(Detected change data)
--- START ---

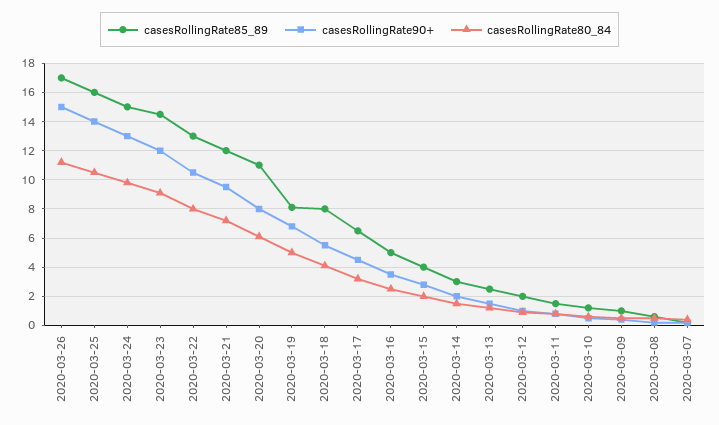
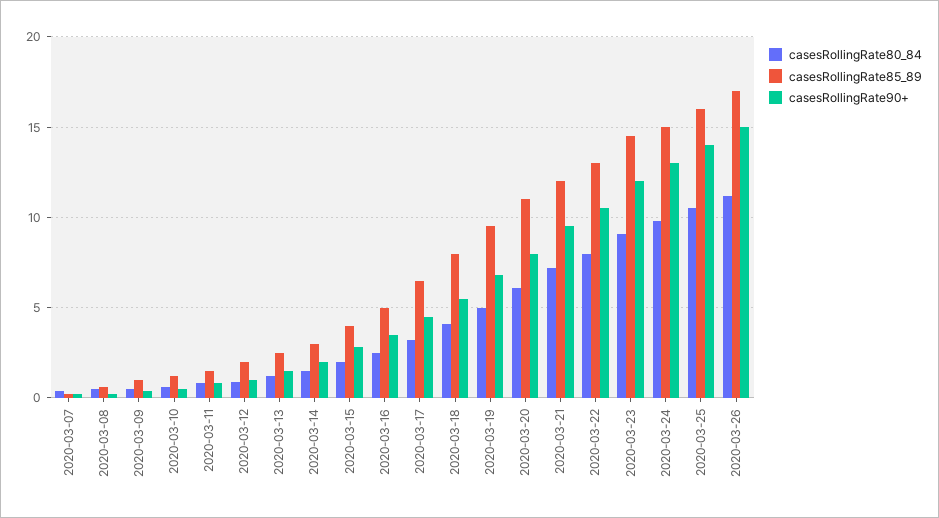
  {
    "casesRollingRate85_89": {
      "2020-03-26": 17,
      "2020-03-25": 16,
      "2020-03-24": 15,
      "2020-03-23": 14.5,
      "2020-03-22": 13,
      "2020-03-21": 12,
      "2020-03-20": 11,
-     "2020-03-19": 8,
+     "2020-03-19": 9.5,
      "2020-03-18": 8,
      "2020-03-17": 6.5,
      "2020-03-16": 5,
      "2020-03-15": 4,
      "2020-03-14": 3,
      "2020-03-13": 2.5,
      "2020-03-12": 2,
      "2020-03-11": 1.5,
      "2020-03-10": 1,
      "2020-03-09": 1,
      "2020-03-08": 0.5,
      "2020-03-07": 0
    },
    "casesRollingRate90+": {
      "2020-03-26": 15,
      "2020-03-25": 14,
      "2020-03-24": 13,
      "2020-03-23": 12,
      "2020-03-22": 10.5,
      "2020-03-21": 9.5,
      "2020-03-20": 8,
      "2020-03-19": 7,
      "2020-03-18": 5.5,
      "2020-03-17": 4.5,
      "2020-03-16": 3.5,
      "2020-03-15": 3,
      "2020-03-14": 2,
      "2020-03-13": 1.5,
      "2020-03-12": 1,
      "2020-03-11": 1,
      "2020-03-10": 0.5,
      "2020-03-09": 0.5,
      "2020-03-08": 0,
      "2020-03-07": 0
    },
    "casesRollingRate80_84": {
      "2020-03-26": 11,
      "2020-03-25": 10.5,
      "2020-03-24": 10,
      "2020-03-23": 9,
      "2020-03-22": 8,
      "2020-03-21": 7,
      "2020-03-20": 6,
      "2020-03-19": 5,
      "2020-03-18": 4,
      "2020-03-17": 3,
      "2020-03-16": 2.5,
      "2020-03-15": 2,
      "2020-03-14": 1.5,
      "2020-03-13": 1,
      "2020-03-12": 1,
      "2020-03-11": 1,
      "2020-03-10": 0.5,
      "2020-03-09": 0.5,
      "2020-03-08": 0.5,
      "2020-03-07": 0.5
    }
  }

--- END ---

• _TASK REQUIREMENTS_: Leave the pictures out, then print every entry exactly as it reads.

• _RESULT OF THE TASK_:
  {
    "casesRollingRate85_89": {
      "2020-03-26": 17,
      "2020-03-25": 16,
      "2020-03-24": 15,
      "2020-03-23": 14.5,
      "2020-03-22": 13,
      "2020-03-21": 12,
      "2020-03-20": 11,
-     "2020-03-19": 8,
+     "2020-03-19": 9.5,
      "2020-03-18": 8,
      "2020-03-17": 6.5,
      "2020-03-16": 5,
      "2020-03-15": 4,
      "2020-03-14": 3,
      "2020-03-13": 2.5,
      "2020-03-12": 2,
      "2020-03-11": 1.5,
      "2020-03-10": 1,
      "2020-03-09": 1,
      "2020-03-08": 0.5,
      "2020-03-07": 0
    },
    "casesRollingRate90+": {
      "2020-03-26": 15,
      "2020-03-25": 14,
      "2020-03-24": 13,
      "2020-03-23": 12,
      "2020-03-22": 10.5,
      "2020-03-21": 9.5,
      "2020-03-20": 8,
      "2020-03-19": 7,
      "2020-03-18": 5.5,
      "2020-03-17": 4.5,
      "2020-03-16": 3.5,
      "2020-03-15": 3,
      "2020-03-14": 2,
      "2020-03-13": 1.5,
      "2020-03-12": 1,
      "2020-03-11": 1,
      "2020-03-10": 0.5,
      "2020-03-09": 0.5,
      "2020-03-08": 0,
      "2020-03-07": 0
    },
    "casesRollingRate80_84": {
      "2020-03-26": 11,
      "2020-03-25": 10.5,
      "2020-03-24": 10,
      "2020-03-23": 9,
      "2020-03-22": 8,
      "2020-03-21": 7,
      "2020-03-20": 6,
      "2020-03-19": 5,
      "2020-03-18": 4,
      "2020-03-17": 3,
      "2020-03-16": 2.5,
      "2020-03-15": 2,
      "2020-03-14": 1.5,
      "2020-03-13": 1,
      "2020-03-12": 1,
      "2020-03-11": 1,
      "2020-03-10": 0.5,
      "2020-03-09": 0.5,
      "2020-03-08": 0.5,
      "2020-03-07": 0.5
    }
  }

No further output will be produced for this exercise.